Пометка исследования SNP из хронический лимфолейкоз обнаружил, что GRAMD1B является второй наиболее опасной областью аллеля.[24] Эта ассоциация поддерживается рядом исследований.[25][26] Аберрантное триметилирование гистона H3 лизина 27 вызывает воспаление и, как было показано, увеличивает уровни GRAMD1B в опухолях толстой кишки.[27]

Рекомендации

  1. ^ а б c ГРЧ38: Ансамбль выпуск 89: ENSG00000023171 - Ансамбль, Май 2017
  2. ^ а б c GRCm38: выпуск Ensembl 89: ENSMUSG00000040111 - Ансамбль, Май 2017
  3. ^ "Справочник человека по PubMed:". Национальный центр биотехнологической информации, Национальная медицинская библиотека США.
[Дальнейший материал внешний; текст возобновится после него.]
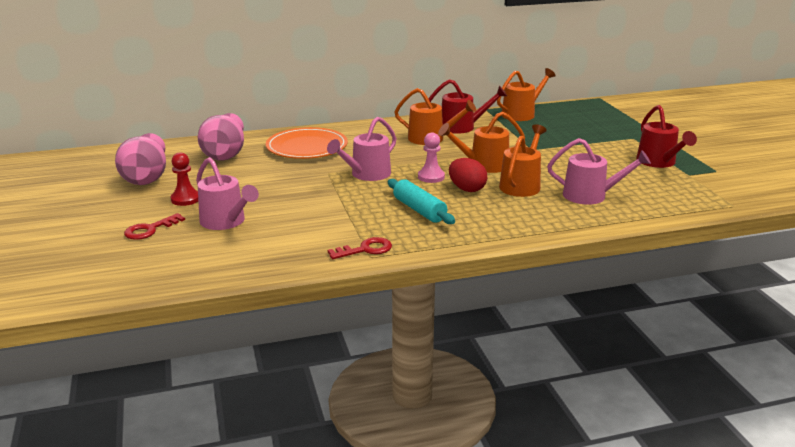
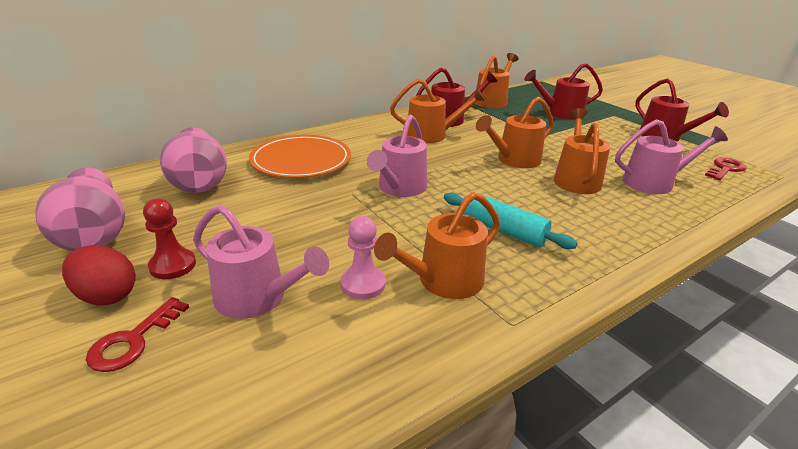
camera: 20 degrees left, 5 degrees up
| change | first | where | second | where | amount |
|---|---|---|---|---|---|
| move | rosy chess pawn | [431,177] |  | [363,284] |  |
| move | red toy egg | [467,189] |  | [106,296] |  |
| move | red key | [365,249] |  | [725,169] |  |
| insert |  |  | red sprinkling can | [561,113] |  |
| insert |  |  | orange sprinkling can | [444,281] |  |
  4. ^ "Ссылка на Mouse PubMed:". Национальный центр биотехнологической информации, Национальная медицинская библиотека США.
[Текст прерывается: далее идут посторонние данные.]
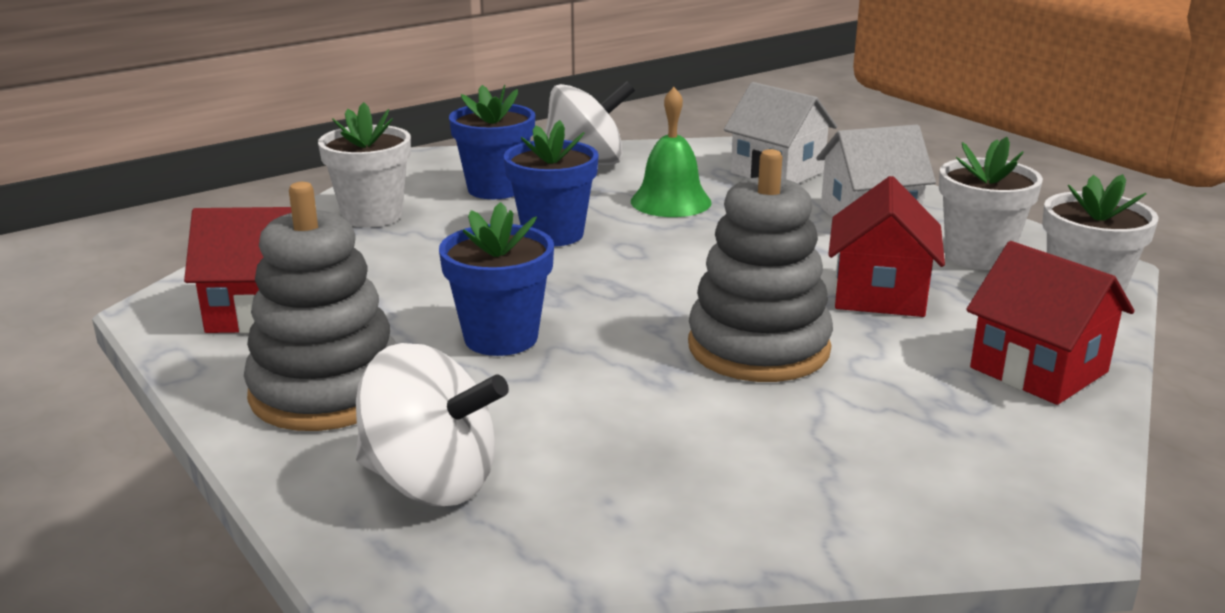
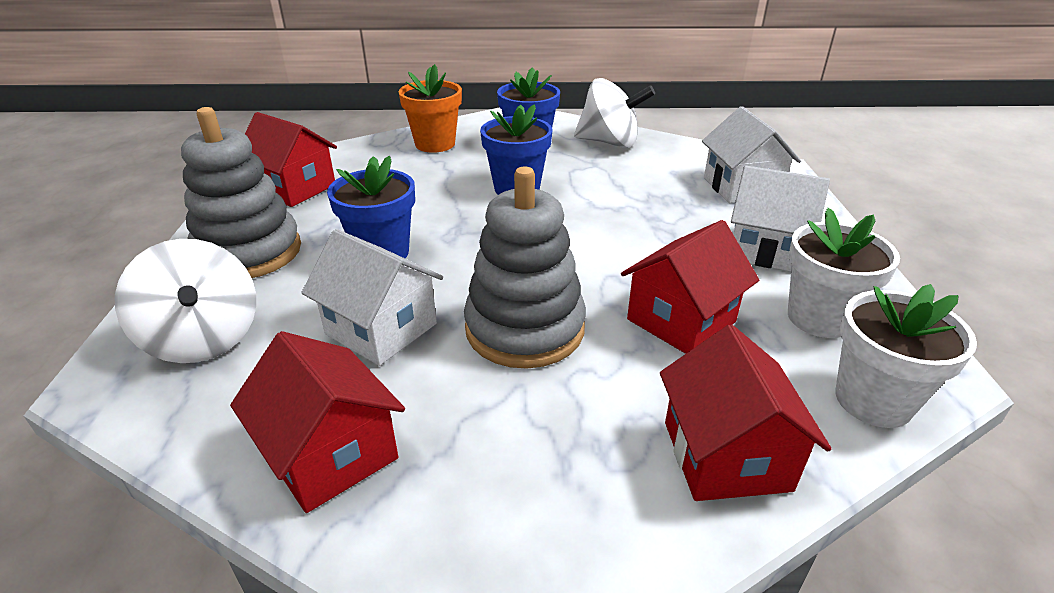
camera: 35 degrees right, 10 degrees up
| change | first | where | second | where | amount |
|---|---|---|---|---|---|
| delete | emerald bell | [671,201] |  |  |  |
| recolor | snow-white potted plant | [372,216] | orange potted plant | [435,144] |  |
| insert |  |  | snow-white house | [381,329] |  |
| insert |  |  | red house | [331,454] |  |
  5. ^ а б c d "Entrez Gene: домен GRAM, содержащий 1B". Получено 2017-02-19.
  6. ^ "UniProtKB - Q3KR37 (ASTRB_HUMAN)". Получено 6 марта, 2020.
  7. ^ а б c d е "BLAST: Базовый инструмент поиска местного выравнивания". blast.ncbi.nlm.nih.gov. Получено 2 мая 2017.
  8. ^ «Ген GRAMD1B - GeneCards | Белок GRM1B | Антитело GRM1B». Генные Карты Человеческий Ген. Получено 2 мая 2017.
  9. ^ «Белковый домен GRAM».
  10. ^ "ПРОСТА". prosite.expasy.org. Получено 2 мая 2017.
  11. ^ а б c «Прогноз PSORT II». PSORT. Получено 2 мая 2017.
  12. ^ Тольдо Л. «Изоэлектрическая точка обслуживания». Архивировано из оригинал на 2008-10-26.
  13. ^ «AASTATS: Статистика, основанная на содержании аминокислот, включая вес и удельный объем».[постоянная мертвая ссылка ]
  14. ^ а б c «SAPS: Статистический анализ PS».[постоянная мертвая ссылка ]
  15. ^ «СУМОплот».
  16. ^ а б «Сервер I-TASSER для предсказания структуры и функции белков». zhanglab.ccmb.med.umich.edu. Получено 2 мая 2017.
  17. ^ "ДиАННА". clavius.bc.edu. Получено 2 мая 2017.
  18. ^ Реммерт М. «Инструментарий биоинформатики». toolkit.tuebingen.mpg.de. Получено 2 мая 2017.
  19. ^ а б c "Профиль EST - Hs.144725". www.ncbi.nlm.nih.gov. Schuler Group. Получено 2 мая 2017.
  20. ^ "GDS1085 / 5768". www.ncbi.nlm.nih.gov. Получено 2 мая 2017.
  21. ^ а б «Дерево времени :: Шкала времени жизни». www.timetree.org. Получено 2 мая 2017.
  22. ^ а б "STRING: функциональные сети ассоциации белков". string-db.org. Получено 2 мая 2017.
  23. ^ а б Лаборатория, Майк Тайерс. "GRAMD1B (UNQ3032 / PRO9834) Сводка результатов | BioGRID". thebiogrid.org. Получено 2 мая 2017.
  24. ^ «Запись OMIM: 612559 - Лейкемия, хронический лимфоцитарный, восприимчивость к, 5». Онлайн-менделевское наследование в человеке (OMIM). Получено 2 мая 2017.
  25. ^ Lan Q, Au WY, Chanock S, Tse J, Wong KF, Shen M, Siu LP, Yuenger J, Yeager M, Hosgood HD, Purdue MP, Liang R, Rothman N (декабрь 2010 г.). «Генетическая предрасположенность к хроническому лимфолейкозу среди китайцев в Гонконге». Европейский журнал гематологии. 85 (6): 492–5. Дои:10.1111 / j.1600-0609.2010.01518.x. ЧВК  2980583. PMID  20731705.
  26. ^ Slager SL, Goldin LR, Strom SS, Lanasa MC, Spector LG, Rassenti L, Leis JF, Camp NJ, Kay NE, Vachon CM, Glenn M, Weinberg JB, Rabe KG, Cunningham JM, Achenbach SJ, Hanson CA, Marti GE , Call TG, Caporaso NE, Cerhan JR (апрель 2010 г.). «Варианты генетической предрасположенности к хроническому лимфолейкозу». Эпидемиология, биомаркеры и профилактика рака. 19 (4): 1098–102. Дои:10.1158 / 1055-9965.EPI-09-1217. ЧВК  2852480. PMID  20332261.
  27. ^ Такэсима Х., Икегами Д., Вакабаяси М., Нива Т., Ким Ю.Дж., Ушидзима Т. (декабрь 2012 г.). «Индукция аберрантного триметилирования лизина 27 гистона H3 путем воспаления в эпителиальных клетках толстой кишки мышей». Канцерогенез. 33 (12): 2384–90. Дои:10.1093 / carcin / bgs294. PMID  22976929.